Dr Frédéric Laurent: Up to now, the prevalence of methicillinresistant Staphylococcus aureus (MRSA), is decreasing in Europe but remains a public health priority. For Enterococcus faecium, significantly increasing trends of vancomycin-resistant enterococci (VRE) have also been noted in seven out of 25 countries surveyed.
The most worrying situation, however, involves Enterobacteriaceae. In the case of Klebsiella pneumoniae, more than a third of the isolates reported to the European Antimicrobial Resistance Surveillance Network in 2016 were resistant to at least one of the antibiotic groups under surveillance, including third-generation cephalosporins or carbapenems. Combined resistance to three or more of the antimicrobial groups was the most common resistance phenotype. For E. coli, resistance to third-generation cephalosporins and combined resistance to third-generation cephalosporins, fluoroquinolones and aminoglycosides increased significantly in Europe between 2013 and 2016. Finally, if carbapenem resistance in E. coli, K. pneumoniae or Enterobacter spp. (CPE) remain rare here, it is still rising in a small group of countries. National medical authorities in the MENA region have reported considerably higher carbapenem resistance percentages for K. pneumoniae. Based on population exchanges and globalisation, this is a major source of concern.
Studies of the economic impact of resistance have usually focused on hospital charges and length of stay, features that are objective and relatively easy to measure compared with other aspects of impact. Recent studies have also included estimates of increased hospital or other institutional stay, incremental specific treatments, and additional diagnostic tests. These can include laboratory tests, radiologic studies, bronchoscopies or other diagnostic procedures that are part of diagnostic costs, and are primarily of concern to the healthcare institution. Indirect costs, including societal individual cost, such as loss of productivity, long-term incapacity for work, or partial or total disability, should also be taken into account.

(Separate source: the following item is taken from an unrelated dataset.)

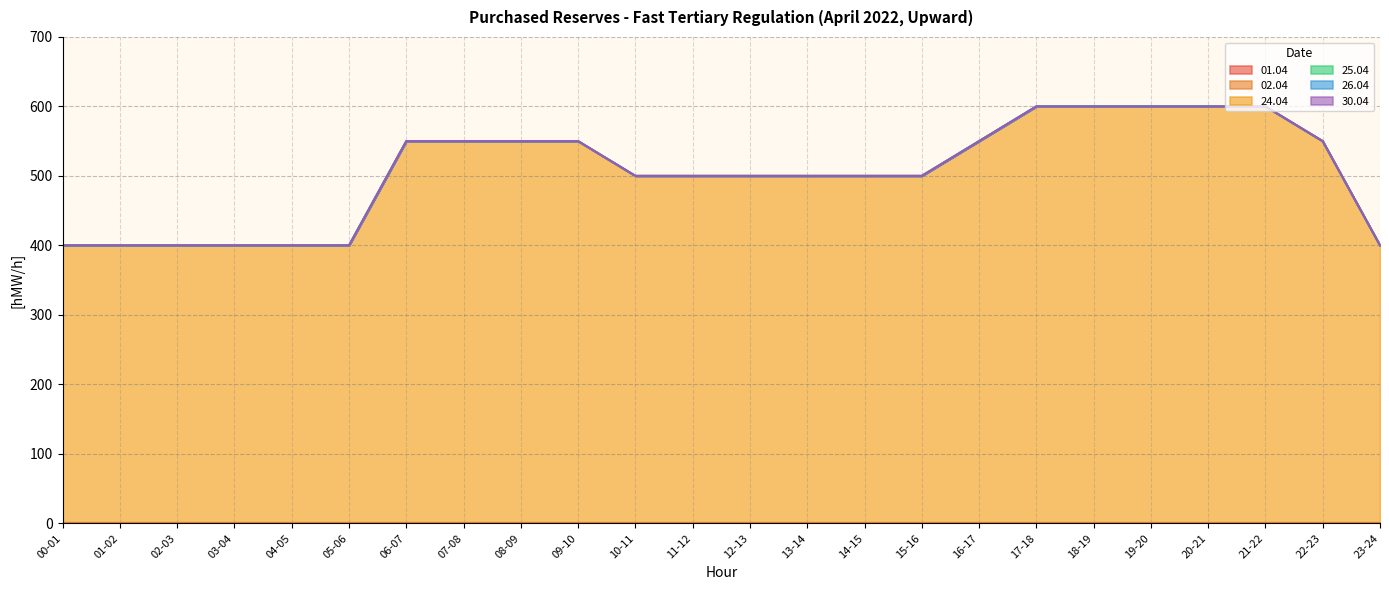

Between 11-12 and 00-01, which is larger?

11-12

Above all, the objective should be for each facility to reduce the misuse and overuse of antimicrobials. This is the best way to decrease the antibiotic pressure that promotes the emergence of resistance mechanisms and resistant bacteria. The second step is to rapidly identify patients that have been infected or colonised with multidrug-resistant bacteria and to rapidly adapt antimicrobial chemotherapy. It is also necessary to quickly isolate the patient to limit transmission and prevent outbreaks. In this context, the role of the clinical microbiology lab is to provide the appropriate rapid detection and confirmation of the AMR.
For the screening of MDR carriers, we use cultures on selective media for 24-48 hours. A confirmation is classically acquired using either a phenotypic test that is cheap, but requires four to 24 hours, or a molecular test that is expensive, but available in one to two hours. Molecular tests can be performed directly on the specimen. For infected patients, antimicrobial susceptibility tests allow the identification of resistances, but for VRE, extended-spectrum beta-lactamase (ESBL) or CPE, a conformation is needed, and requires additional phenotypic or molecular tests for screening after culture on selective media.

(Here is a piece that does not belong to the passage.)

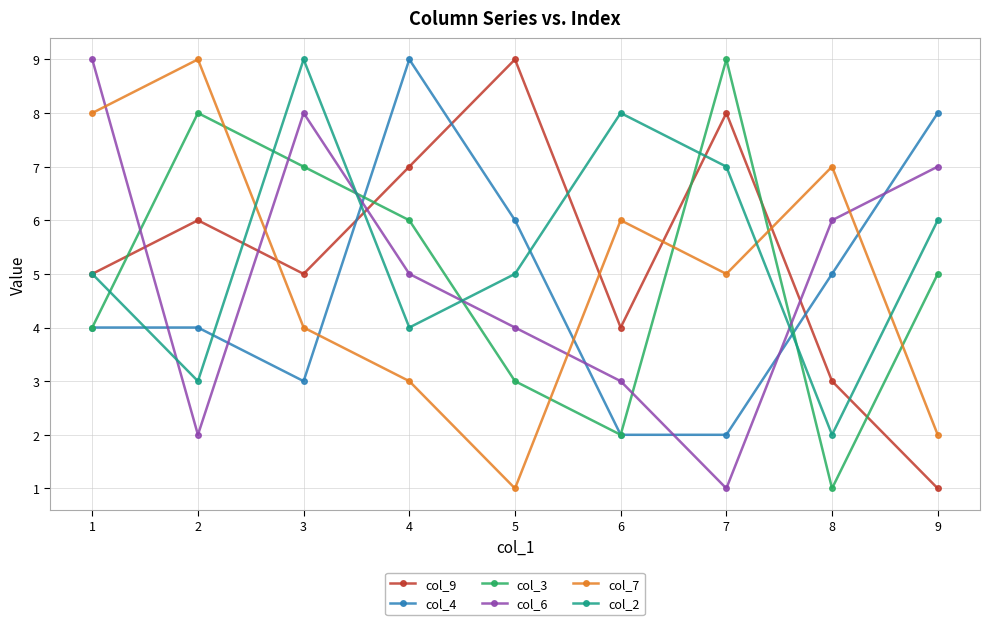

How many data points does each series have?

9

The new RESIST-4 OKNV test allows the confirmation of the presence of four of the most prevalent carbapenemases harboured in Enterobacteriaceae: OXA-48, NDM, KPC, and VIM. This immunochromatographic test, performed directly on the bench using few colonies, is simpler and more affordable than molecular tests. The result is available in 15 minutes.
After we suspect the presence of a carbapenemase, based on an antimicrobial susceptibility test or after isolation on selective media in the context of carriage screening, we use RESIST-4 to test for Enterobacteriaceae belonging to group one and two (mostly E. coli and K. pneumoniae) to confirm and identify the bacteria. For Enterobacteriaceae belonging to group three, for which de-repressed cephalosporinases combined with impermeability are more prevalent, we chose to emphasise phenotypic approaches.